そして俺の胸に手を置き、切なそうに眉を寄せる。
「うぅー……うぅー、なんでぇ。なんでさぁー」
「な、何がですか?」
「付き合ってない、付き合ってないって……何でそんな、必死にゆーの? わたしのこときらい?」
:そうだぞ! 言ってやれハクさん!
:どんな訳があるかは知りませんが、彼女の前で変に誤魔化すのは可哀想ですよ
:もう正直になろうぜ
……勝手なことばっかり言う奴らだな。
しかし、本当に困ったことになった。
元々この人は人懐っこい性格だが、酔うとそれがブーストされアクセルがぶっ壊れる。好き好き暴走列車になってしまう。
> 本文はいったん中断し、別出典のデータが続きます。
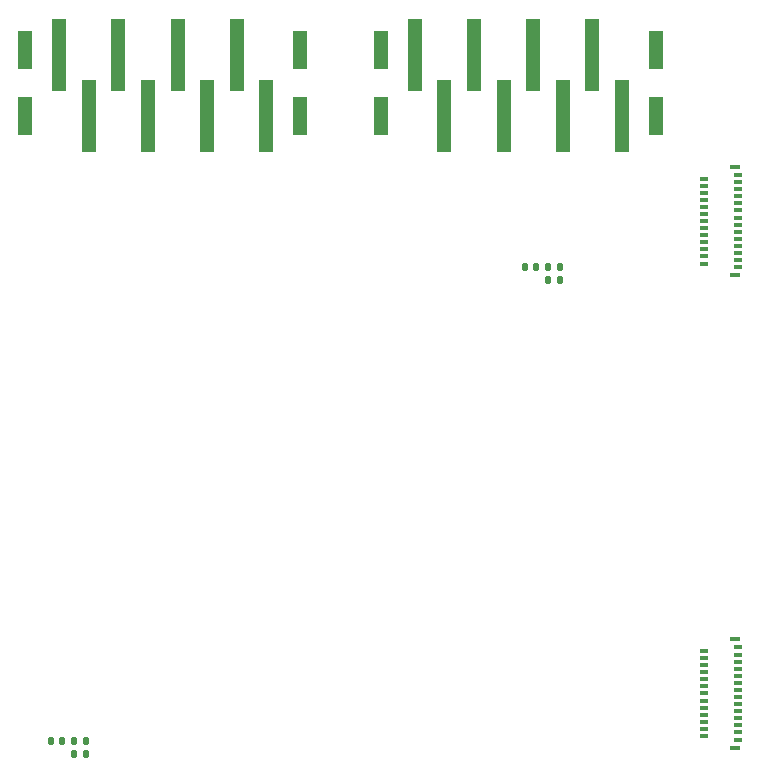
<source format=gbr>
%TF.GenerationSoftware,KiCad,Pcbnew,9.0.7*%
%TF.CreationDate,2026-02-20T11:37:08-08:00*%
%TF.ProjectId,rgb-plate,7267622d-706c-4617-9465-2e6b69636164,rev?*%
%TF.SameCoordinates,Original*%
%TF.FileFunction,Soldermask,Top*%
%TF.FilePolarity,Negative*%
%FSLAX46Y46*%
G04 Gerber Fmt 4.6, Leading zero omitted, Abs format (unit mm)*
G04 Created by KiCad (PCBNEW 9.0.7) date 2026-02-20 11:37:08*
%MOMM*%
%LPD*%
G01*
G04 APERTURE LIST*
G04 Aperture macros list*
%AMRoundRect*
0 Rectangle with rounded corners*
0 $1 Rounding radius*
0 $2 $3 $4 $5 $6 $7 $8 $9 X,Y pos of 4 corners*
0 Add a 4 corners polygon primitive as box body*
4,1,4,$2,$3,$4,$5,$6,$7,$8,$9,$2,$3,0*
0 Add four circle primitives for the rounded corners*
1,1,$1+$1,$2,$3*
1,1,$1+$1,$4,$5*
1,1,$1+$1,$6,$7*
1,1,$1+$1,$8,$9*
0 Add four rect primitives between the rounded corners*
20,1,$1+$1,$2,$3,$4,$5,0*
20,1,$1+$1,$4,$5,$6,$7,0*
20,1,$1+$1,$6,$7,$8,$9,0*
20,1,$1+$1,$8,$9,$2,$3,0*%
G04 Aperture macros list end*
%ADD10RoundRect,0.135000X-0.135000X-0.185000X0.135000X-0.185000X0.135000X0.185000X-0.135000X0.185000X0*%
%ADD11RoundRect,0.140000X0.140000X0.170000X-0.140000X0.170000X-0.140000X-0.170000X0.140000X-0.170000X0*%
%ADD12R,1.295400X6.197600*%
%ADD13R,1.193800X3.302000*%
%ADD14RoundRect,0.135000X0.135000X0.185000X-0.135000X0.185000X-0.135000X-0.185000X0.135000X-0.185000X0*%
%ADD15R,0.800000X0.300000*%
%ADD16R,0.650000X0.300000*%
%ADD17R,0.950000X0.400000*%
G04 APERTURE END LIST*
D10*
%TO.C,TH2*%
X116090000Y-124700000D03*
X117110000Y-124700000D03*
%TD*%
D11*
%TO.C,C2*%
X115080000Y-124700000D03*
X114120000Y-124700000D03*
%TD*%
D10*
%TO.C,TH1*%
X156200000Y-84600000D03*
X157220000Y-84600000D03*
%TD*%
D12*
%TO.C,J2*%
X114850000Y-66605700D03*
X117350000Y-71805700D03*
X119850000Y-66605700D03*
X122350000Y-71805700D03*
X124850000Y-66605700D03*
X127350000Y-71805700D03*
X129850000Y-66605700D03*
X132350000Y-71805700D03*
D13*
X111950000Y-66205701D03*
X135250000Y-66205701D03*
X111950000Y-71805700D03*
X135250000Y-71805700D03*
%TD*%
D14*
%TO.C,R1*%
X157220000Y-85700000D03*
X156200000Y-85700000D03*
%TD*%
D12*
%TO.C,J3*%
X144950000Y-66605700D03*
X147450000Y-71805700D03*
X149950000Y-66605700D03*
X152450000Y-71805700D03*
X154950000Y-66605700D03*
X157450000Y-71805700D03*
X159950000Y-66605700D03*
X162450000Y-71805700D03*
D13*
X142050000Y-66205701D03*
X165350000Y-66205701D03*
X142050000Y-71805700D03*
X165350000Y-71805700D03*
%TD*%
D11*
%TO.C,C1*%
X155190000Y-84600000D03*
X154230000Y-84600000D03*
%TD*%
D15*
%TO.C,J5*%
X172300000Y-84600000D03*
D16*
X169425000Y-84300000D03*
D15*
X172300000Y-84000000D03*
D16*
X169425000Y-83700000D03*
D15*
X172300000Y-83400000D03*
D16*
X169425000Y-83100000D03*
D15*
X172300000Y-82800000D03*
D16*
X169425000Y-82500000D03*
D15*
X172300000Y-82200000D03*
D16*
X169425000Y-81900000D03*
D15*
X172300000Y-81600000D03*
D16*
X169425000Y-81300000D03*
D15*
X172300000Y-81000000D03*
D16*
X169425000Y-80700000D03*
D15*
X172300000Y-80400000D03*
D16*
X169425000Y-80100000D03*
D15*
X172300000Y-79800000D03*
D16*
X169425000Y-79500000D03*
D15*
X172300000Y-79200000D03*
D16*
X169425000Y-78900000D03*
D15*
X172300000Y-78600000D03*
D16*
X169425000Y-78300000D03*
D15*
X172300000Y-78000000D03*
D16*
X169425000Y-77700000D03*
D15*
X172300000Y-77400000D03*
D16*
X169425000Y-77100000D03*
D15*
X172300000Y-76800000D03*
D17*
X172025000Y-85300000D03*
X172025000Y-76100000D03*
%TD*%
D15*
%TO.C,J1*%
X172300000Y-124600000D03*
D16*
X169425000Y-124300000D03*
D15*
X172300000Y-124000000D03*
D16*
X169425000Y-123700000D03*
D15*
X172300000Y-123400000D03*
D16*
X169425000Y-123100000D03*
D15*
X172300000Y-122800000D03*
D16*
X169425000Y-122500000D03*
D15*
X172300000Y-122200000D03*
D16*
X169425000Y-121900000D03*
D15*
X172300000Y-121600000D03*
D16*
X169425000Y-121300000D03*
D15*
X172300000Y-121000000D03*
D16*
X169425000Y-120700000D03*
D15*
X172300000Y-120400000D03*
D16*
X169425000Y-120100000D03*
D15*
X172300000Y-119800000D03*
D16*
X169425000Y-119500000D03*
D15*
X172300000Y-119200000D03*
D16*
X169425000Y-118900000D03*
D15*
X172300000Y-118600000D03*
D16*
X169425000Y-118300000D03*
D15*
X172300000Y-118000000D03*
D16*
X169425000Y-117700000D03*
D15*
X172300000Y-117400000D03*
D16*
X169425000Y-117100000D03*
D15*
X172300000Y-116800000D03*
D17*
X172025000Y-125300000D03*
X172025000Y-116100000D03*
%TD*%
D14*
%TO.C,R2*%
X117110000Y-125800000D03*
X116090000Y-125800000D03*
%TD*%
M02*

</source>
「す、好きですよ。ただそれは友達としてって意味ですし、現に付き合ってないわけじゃないですか。だったら勘違いは正さないと、ハクさんに失礼だと思いまして」
「――……ないもん」
「は、はい?」
「失礼じゃないもん! わたしうれしいもん! いなみと、そーゆーふうにみられるの、わたしうれしいもんっ!!」
:うぉおおおおおおおおおおおおお!!!!
:ハクさん言ったぁああああああああああ!!!!
:ここ切り抜き確定
:伊波さんが逃げられないよう、あちこちに拡散しときます
おいおいおいおい!!
やめろ! この人は酔ってるだけなんだぞ!
もうダメだ。配信を切るしかない。
これ以上続けたら、本当に後戻りできなくなる。
「痛っ!?」
配信用のスマホに手を伸ばすも、すぐさまハクさんに手首を掴まれた。
「うぅー……どこいくのさぁー……」
「ど、どこも行きませんよ。ちょっとスマホのバッテリー残量を確認しようと思って」
:こいつ嘘ついてます
:ハクさん騙されないで!
:配信時間からして、まだまだバッテリー残ってるはずですよ
「……みんな、バッテリーはだいじょうぶってゆってるよ」
ふざけんなお前ら!
そこはちょっとくらい協力しろよ!
「わたしから逃げるの……?」
「に、逃げませんよ。そんなことするはずないでしょう?」
「うーそー! うそつきー!」
「じゃあ、どうやったら信じてくれるんですか……?」
赤く焼けた頬。
こちらを見つめたまま震える瞳。
銀の髪がハラハラと零れ落ち、俺の鼻先をくすぐった。
朱色の唇は躊躇いがちに何かを紡ぎかけて飲み込み、一拍置いてもう一度動き出す。
「……ぎゅってしながら、ちゅー……して……っ」
視界の端に映るコメント欄は、過去類を見ない速度で加速していた。